The ratings firm says that because these lenders are more reliant on brokered deposit funding, their profitability and competitiveness may be affected more than larger lenders.
Fitch says that even those smaller/alternative lenders that have elevated levels of liquidity, such as Tangerine and Simplii, the new rules could limit long-term loan asset growth under their current deposit raising strategies.
The firm’s analysis matches that of Moody’s and other commentators who say that larger lenders have more room to adjust mortgage rates and other positions to boost competitiveness.
The OSFI proposal, which aims to shore up the liquidity of less-stable deposits, would increase the estimated runoff rates, or the percentage of retail deposits vulnerable to withdrawal under a stress scenario.

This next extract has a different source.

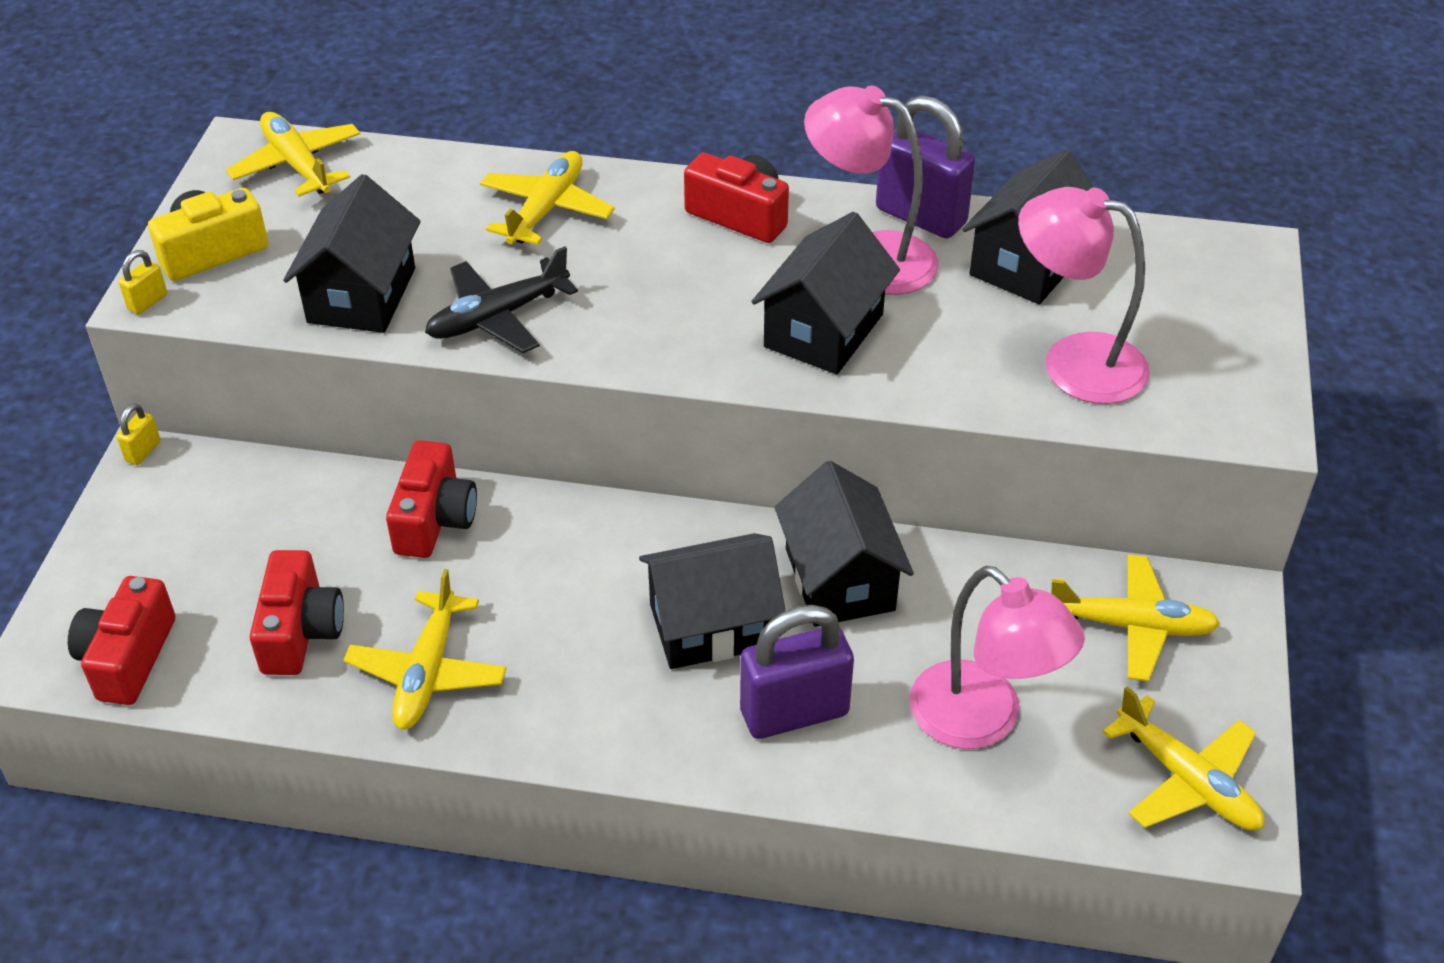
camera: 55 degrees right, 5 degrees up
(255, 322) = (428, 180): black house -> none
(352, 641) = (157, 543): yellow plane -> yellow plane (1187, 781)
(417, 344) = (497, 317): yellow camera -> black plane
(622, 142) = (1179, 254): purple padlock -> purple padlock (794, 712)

The regulator has been acting to firm-up the ability of financial institutions to cope with potential financial crises following Home Capital’s liquidity issues in 2017.
Under the proposal, banks would be required to hold liquid assets of up to 40% of high interest savings accounts or deposits sourced from third parties, depending on particular characteristics. Currently, runoff rates for all categories of deposits range between 3% and 10%.
In a hypothetical case where a bank held the minimum liquidity coverage, and where estimated runoff rates of deposits rose up to 40% from 10%, the new rule would require the bank to increase its high-quality liquid assets as a percentage of total assets, reducing interest earning assets by an equal amount. All else equal, net interest income would fall in proportion to the re-allocation of earning assets to non-earning, high-quality liquid assets (HQLAs).
OSFI’s consultation period for comments runs through March.